Party Poker isn’t the boiler-room scam you might think. It has offices all over the world, including a large call center in India with a staff of thousands. It owns a world-renowned brand name and a listing on the London Stock Exchange. Its founders can be found in Forbes’ list of billionaires.

Its no surprise the founders of Party Poker are wealthy. The business generates tons of cash. In 2005, Party Poker generated $977 million dollars in revenue.

Online gambling is illegal in the United States, yet 80% of the online poker industry’s revenue was coming from American residents. So in September 2006, the United States government tried to kill the online poker industry.

It couldn’t go after the website’s operators – they are all based off-shore – so Congress went after the banks and credit-card companies that process poker players’ deposits. It passed legislation that made it illegal for payment processors to do business with online casinos.

The announcement caused a stampede... Party Poker and the other market-listed operations got nailed. Party’s stock price fell from around 150 pence to 30 pence.

Now, three months later, it’s clear the Feds’ attempt to kill Internet poker has totally failed.

1) The game hasn’t changed. I played last night. Internet poker is as easy to play for American residents as it was before.

2) Illegal offshore casinos have cleaned up. Full Tilt Poker and Poker Stars are now the biggest poker sites in the world.

Conclusion: The U.S government drops a very lucrative industry into the laps of offshore gambling criminals, while stock market investors in regulated casinos lose around $20 billion.

Congratulations, senators. Nice work.

I’m always looking for unintended consequences of the law. They almost always create juicy investment opportunities. In this case, I think Party Poker’s stock may bounce back to its former glory as the poker boom goes global. We'll see.

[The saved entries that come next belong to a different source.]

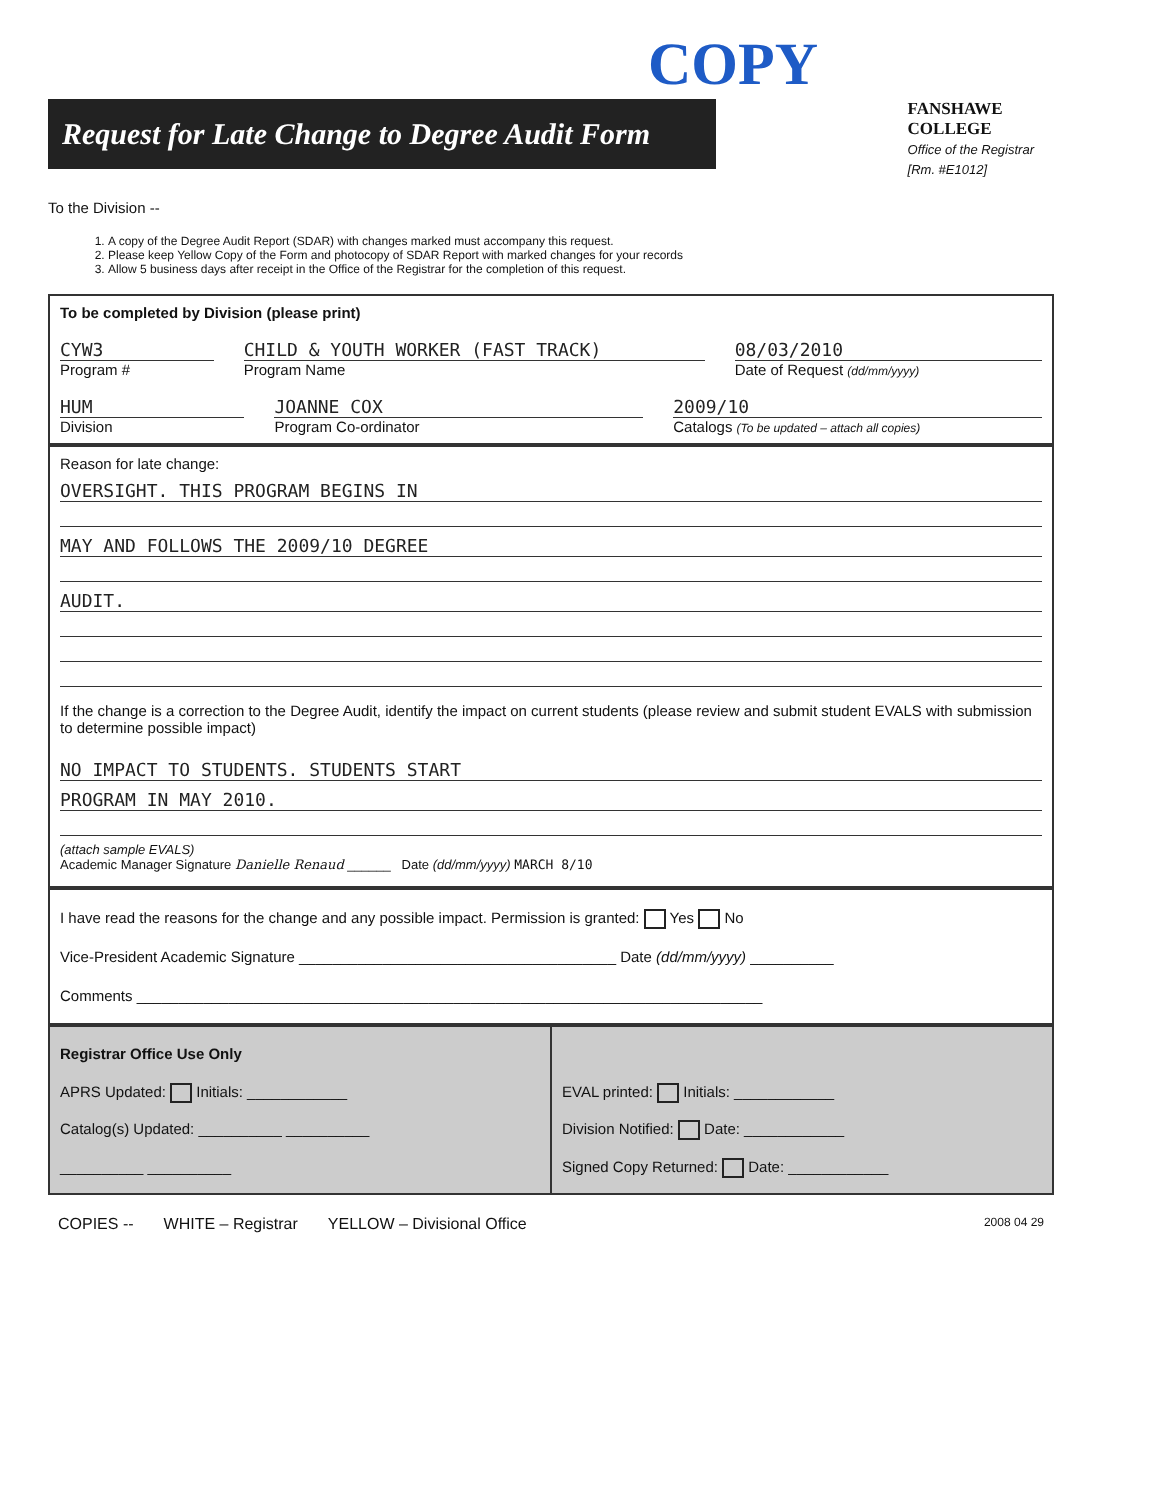COPY
Request for Late Change to Degree Audit Form
FANSHAWE
COLLEGE
Office of the Registrar
[Rm. #E1012]
To the Division --
1. A copy of the Degree Audit Report (SDAR) with changes marked must accompany this request.
2. Please keep Yellow Copy of the Form and photocopy of SDAR Report with marked changes for your records
3. Allow 5 business days after receipt in the Office of the Registrar for the completion of this request.
To be completed by Division (please print)
CYW3
Program #
CHILD & YOUTH WORKER (FAST TRACK)
Program Name
08/03/2010
Date of Request (dd/mm/yyyy)
HUM
Division
JOANNE COX
Program Co-ordinator
2009/10
Catalogs (To be updated – attach all copies)
Reason for late change:
OVERSIGHT. THIS PROGRAM BEGINS IN
MAY AND FOLLOWS THE 2009/10 DEGREE
AUDIT.
If the change is a correction to the Degree Audit, identify the impact on current students (please review and submit student EVALS with submission to determine possible impact)
NO IMPACT TO STUDENTS. STUDENTS START
PROGRAM IN MAY 2010.
(attach sample EVALS)
Academic Manager Signature Danielle Renaud ______ Date (dd/mm/yyyy) MARCH 8/10
I have read the reasons for the change and any possible impact. Permission is granted: Yes No
Vice-President Academic Signature ______________________________________ Date (dd/mm/yyyy) __________
Comments ___________________________________________________________________________
Registrar Office Use Only
APRS Updated: Initials: ____________
Catalog(s) Updated: __________ __________
__________ __________
EVAL printed: Initials: ____________
Division Notified: Date: ____________
Signed Copy Returned: Date: ____________
COPIES -- WHITE – Registrar YELLOW – Divisional Office 2008 04 29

If the poker business is not your idea of investment grade, here’s another “unintended consequence of law” opportunity:

Sarbanes-Oxley was a piece of legislation designed to toughen up American corporate accounting standards after Enron and WorldCom. It makes companies produce an “internal control report,” which must be certified by the auditors and signed off by two company executives.

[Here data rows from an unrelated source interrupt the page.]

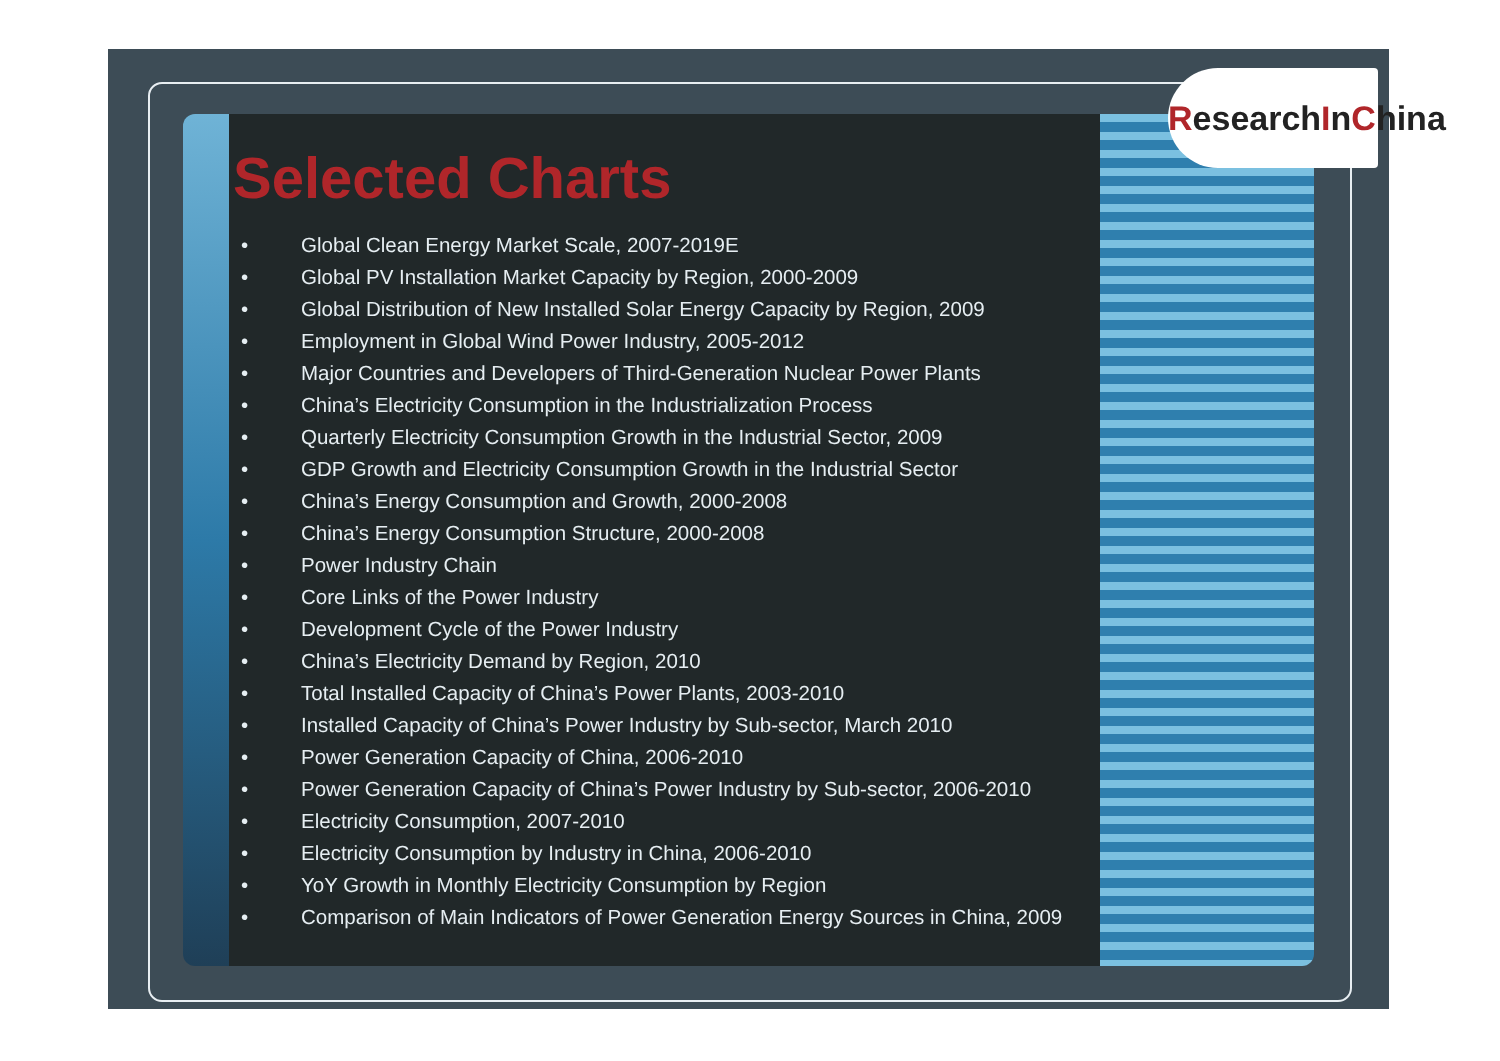ResearchInChina
Selected Charts
• Global Clean Energy Market Scale, 2007-2019E
• Global PV Installation Market Capacity by Region, 2000-2009
• Global Distribution of New Installed Solar Energy Capacity by Region, 2009
• Employment in Global Wind Power Industry, 2005-2012
• Major Countries and Developers of Third-Generation Nuclear Power Plants
• China’s Electricity Consumption in the Industrialization Process
• Quarterly Electricity Consumption Growth in the Industrial Sector, 2009
• GDP Growth and Electricity Consumption Growth in the Industrial Sector
• China’s Energy Consumption and Growth, 2000-2008
• China’s Energy Consumption Structure, 2000-2008
• Power Industry Chain
• Core Links of the Power Industry
• Development Cycle of the Power Industry
• China’s Electricity Demand by Region, 2010
• Total Installed Capacity of China’s Power Plants, 2003-2010
• Installed Capacity of China’s Power Industry by Sub-sector, March 2010
• Power Generation Capacity of China, 2006-2010
• Power Generation Capacity of China’s Power Industry by Sub-sector, 2006-2010
• Electricity Consumption, 2007-2010
• Electricity Consumption by Industry in China, 2006-2010
• YoY Growth in Monthly Electricity Consumption by Region
• Comparison of Main Indicators of Power Generation Energy Sources in China, 2009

The thing is, this “internal control report” costs several million dollars to produce. For a large firm, that’s fine. But small firms can’t afford it. So instead of complying with Sarb-Ox, they ditch their U.S. stock market listing and seek financing in London instead.

According to the Economist, “50 American firms have already done so, most of them since 2004. Hundreds of others are said to be considering it.”

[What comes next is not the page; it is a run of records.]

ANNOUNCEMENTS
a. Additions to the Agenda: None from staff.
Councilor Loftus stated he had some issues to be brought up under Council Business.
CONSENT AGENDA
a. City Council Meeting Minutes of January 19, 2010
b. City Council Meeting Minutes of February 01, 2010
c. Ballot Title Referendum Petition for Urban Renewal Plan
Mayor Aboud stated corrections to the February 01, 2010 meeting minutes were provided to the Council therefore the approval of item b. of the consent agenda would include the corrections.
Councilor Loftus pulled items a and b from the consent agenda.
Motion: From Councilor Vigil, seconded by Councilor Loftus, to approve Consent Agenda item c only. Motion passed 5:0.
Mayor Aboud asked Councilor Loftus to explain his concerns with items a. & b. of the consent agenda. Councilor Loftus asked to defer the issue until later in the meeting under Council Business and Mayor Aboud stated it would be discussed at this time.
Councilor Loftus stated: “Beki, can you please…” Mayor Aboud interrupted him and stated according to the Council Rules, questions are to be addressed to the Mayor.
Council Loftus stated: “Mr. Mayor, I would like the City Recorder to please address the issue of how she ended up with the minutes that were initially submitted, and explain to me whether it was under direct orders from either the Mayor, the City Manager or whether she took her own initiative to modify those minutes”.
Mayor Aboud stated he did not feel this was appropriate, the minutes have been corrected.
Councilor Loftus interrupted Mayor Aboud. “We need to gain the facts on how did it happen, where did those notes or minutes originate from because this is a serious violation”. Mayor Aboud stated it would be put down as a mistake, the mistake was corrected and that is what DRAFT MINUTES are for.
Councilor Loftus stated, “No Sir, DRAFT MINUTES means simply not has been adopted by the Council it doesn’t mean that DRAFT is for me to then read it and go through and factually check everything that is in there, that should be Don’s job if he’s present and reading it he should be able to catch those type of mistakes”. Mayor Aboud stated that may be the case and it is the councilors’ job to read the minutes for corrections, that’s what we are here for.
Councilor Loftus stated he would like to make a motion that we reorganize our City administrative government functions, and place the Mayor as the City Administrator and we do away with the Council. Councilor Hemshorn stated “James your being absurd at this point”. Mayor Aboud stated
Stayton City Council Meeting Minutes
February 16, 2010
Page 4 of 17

And according to the Financial Times, last year, only one of the top-25 IPOs by value took place in New York.

While the FT and the Economist declare the death of American financial hegemony, I’ve been looking for ways to profit. The giant financial service conglomerates, like HSBC and JPMorgan Chase, are one group I’ve identified. Their stocks have gone nowhere, while more nimble investment banks, like Goldman Sachs and Lehman Brothers, have soared.

I suspect the banking conglomerates could get carved up in a push for greater efficiency. This should release billions of dollars in pent up value and enrich shareholders. More to follow on this idea.

Good investing,


Market Notes


If there’s one real secret to making an investment fortune, it’s this: You’ve got to buy assets no one else is willing to buy. That’s when things get cheap and the returns get spectacular.

This year, no one has been willing to buy Thailand. For political reasons, investing in the country scares the hell out of most people. That’s why Thai stocks are among the best values in the world... values we’ve been telling you about for most of 2006.

Specifically, Steve had this to say in our April 10 issue: “Thai stocks are trading at a P/E of 7.5, and pay out 4% a year in dividends.  It doesn’t get much cheaper than that.”

Sjuggerud Confidential readers recently got in on Steve’s favorite way to play Thailand: the microcap, dirt-cheap Thai Fund (TTF). Like all Confidentialrecommendations, the Thai Fund is a little too small to recommend to a broad readership. But for the folks who were able to take advantage, it’s been a quick 30% gain.